Ultimately, you want both the mother and baby to be as well as possible (physically and mentally) Having another human emerge from your body is birth. There isn't a doing it properly and I wish I hadn't felt let down by my body between births 1 and 2, because really it doesn't matter (although feelings about it are real and shouldn't be dismissed even if that does sound contradictory).

HolesinTheSoles · 12/02/2019 23:37

She sounds like a real moron to me. If you got your baby out of you and you're both healthy it was a massive success. Anyone who would prefer to go back to huge maternal and fetal mortality rates so people can experience real labour is a dim witted cretin.

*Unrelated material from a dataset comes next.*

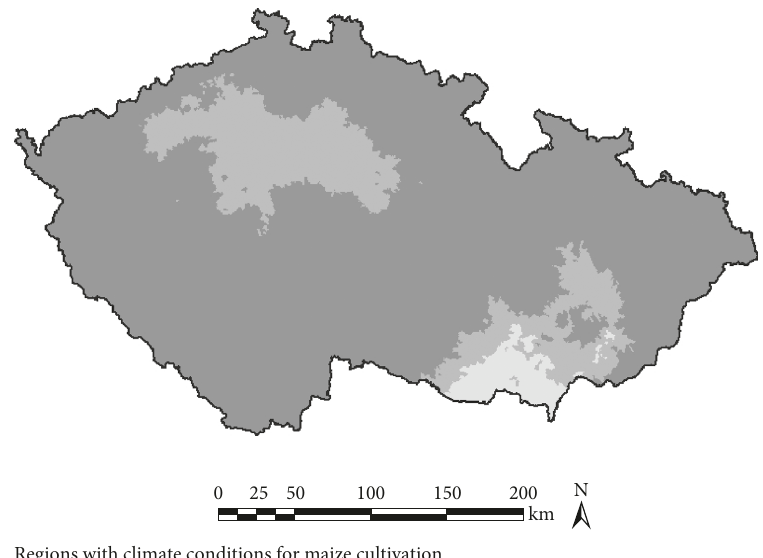
Figure 3: Prediction scenario of climate conditions for grain maize growing in the study region of the Czech Republic in the period 2011–2030, based on the regional biogeographical model.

MilkybarsROnMe · 12/02/2019 23:51

I had back to back labour and ended up with my baby stuck face up, having the drip to get contractions back etc, I was about to go for a forceps delivery and if that failed section. I was v lucky a lovely doctor managed to ease my babies head out from where she was stuck and she flew out. I felt like I'd had a lucky escape. The easiest part of the 24 hour ordeal was the baby eventually coming out, I didn't even feel it.

You literally had the worst possible situation having failed forceps and a section, you poor thing. I have no idea what this woman commenting meant, it's a bizarre thing to say. I hope you've recovered from it all ok and haven't been left with any lasting physical or psychological damage.

GoShittyItsYourBday · 12/02/2019 23:55

She said ‘you’ve not given birth properly, you’ve not been in transition, you’ve only done the easy bit. So many women think they’ve given birth but they have no idea’.

OP i think what shes saying is;

  1. Your 5 month old is still hanging about in your womb...cuz u havent given birth
  2. You haven't transitioned....so basically you need to get some hormone pills and then maybe see if you can book yourself a sex change op?

Shes massive twat.

CustardCreamLover · 13/02/2019 11:16

If a friend said this to me is smack her. I'm struggling to get my head around my EMCS as giving birth so for someone to say that to another lady makes me so angry. Women really suck sometimes.

adiposegirl2 · 13/02/2019 11:38

I very rarely swear...
She's a first class b*h isn't she?
What a sanctimoniously disgusting thing to say. Have nothing more to do with her.

anniehm · 13/02/2019 11:54

Weird comment, my fully natural delivery was a walk in the park compared to that!

MummBraTheEverLeaking · 13/02/2019 14:39

You seem to run the risk of your experiences being shared in the crap rags these days (Sun, Mail etc), but you know what? Good. A report about someone spouting birth bollocks and a parenting forum calling them out on said bollocks.

A mum might be reading that feeling bad about her birth, that maybe she's not done it properly, and she can see that's not the opinion of other women (except the idiot in the OPs case Grin) and the support and the stories.